Each of the lines below must be retyped character for character.

===== TASK INPUT

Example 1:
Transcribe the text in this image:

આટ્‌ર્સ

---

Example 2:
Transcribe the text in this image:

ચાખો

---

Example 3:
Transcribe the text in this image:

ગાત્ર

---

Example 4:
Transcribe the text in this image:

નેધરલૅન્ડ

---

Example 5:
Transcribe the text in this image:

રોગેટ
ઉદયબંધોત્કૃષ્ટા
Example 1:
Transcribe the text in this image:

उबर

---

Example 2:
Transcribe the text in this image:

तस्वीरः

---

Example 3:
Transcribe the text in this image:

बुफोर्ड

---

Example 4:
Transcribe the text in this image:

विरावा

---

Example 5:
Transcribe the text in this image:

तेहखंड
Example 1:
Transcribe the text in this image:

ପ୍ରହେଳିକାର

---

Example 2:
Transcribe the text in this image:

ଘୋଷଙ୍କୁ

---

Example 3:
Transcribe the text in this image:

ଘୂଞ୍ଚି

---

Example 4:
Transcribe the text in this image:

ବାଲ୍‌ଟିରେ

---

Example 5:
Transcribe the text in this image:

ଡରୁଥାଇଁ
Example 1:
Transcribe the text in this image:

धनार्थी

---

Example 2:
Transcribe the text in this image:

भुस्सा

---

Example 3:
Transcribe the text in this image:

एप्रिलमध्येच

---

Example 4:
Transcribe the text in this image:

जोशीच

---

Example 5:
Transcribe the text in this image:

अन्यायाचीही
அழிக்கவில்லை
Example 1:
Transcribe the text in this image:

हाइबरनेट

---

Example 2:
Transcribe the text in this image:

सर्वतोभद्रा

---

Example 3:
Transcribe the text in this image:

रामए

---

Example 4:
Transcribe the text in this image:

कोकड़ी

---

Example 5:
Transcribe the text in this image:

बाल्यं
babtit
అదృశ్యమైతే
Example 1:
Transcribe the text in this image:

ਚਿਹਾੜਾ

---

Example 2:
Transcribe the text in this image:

==========

• **RESULT OF THIS TASK**
Example 1:
Transcribe the text in this image:

આટ્‌ર્સ

---

Example 2:
Transcribe the text in this image:

ચાખો

---

Example 3:
Transcribe the text in this image:

ગાત્ર

---

Example 4:
Transcribe the text in this image:

નેધરલૅન્ડ

---

Example 5:
Transcribe the text in this image:

રોગેટ
ઉદયબંધોત્કૃષ્ટા
Example 1:
Transcribe the text in this image:

उबर

---

Example 2:
Transcribe the text in this image:

तस्वीरः

---

Example 3:
Transcribe the text in this image:

बुफोर्ड

---

Example 4:
Transcribe the text in this image:

विरावा

---

Example 5:
Transcribe the text in this image:

तेहखंड
Example 1:
Transcribe the text in this image:

ପ୍ରହେଳିକାର

---

Example 2:
Transcribe the text in this image:

ଘୋଷଙ୍କୁ

---

Example 3:
Transcribe the text in this image:

ଘୂଞ୍ଚି

---

Example 4:
Transcribe the text in this image:

ବାଲ୍‌ଟିରେ

---

Example 5:
Transcribe the text in this image:

ଡରୁଥାଇଁ
Example 1:
Transcribe the text in this image:

धनार्थी

---

Example 2:
Transcribe the text in this image:

भुस्सा

---

Example 3:
Transcribe the text in this image:

एप्रिलमध्येच

---

Example 4:
Transcribe the text in this image:

जोशीच

---

Example 5:
Transcribe the text in this image:

अन्यायाचीही
அழிக்கவில்லை
Example 1:
Transcribe the text in this image:

हाइबरनेट

---

Example 2:
Transcribe the text in this image:

सर्वतोभद्रा

---

Example 3:
Transcribe the text in this image:

रामए

---

Example 4:
Transcribe the text in this image:

कोकड़ी

---

Example 5:
Transcribe the text in this image:

बाल्यं
babtit
అదృశ్యమైతే
Example 1:
Transcribe the text in this image:

ਚਿਹਾੜਾ

---

Example 2:
Transcribe the text in this image:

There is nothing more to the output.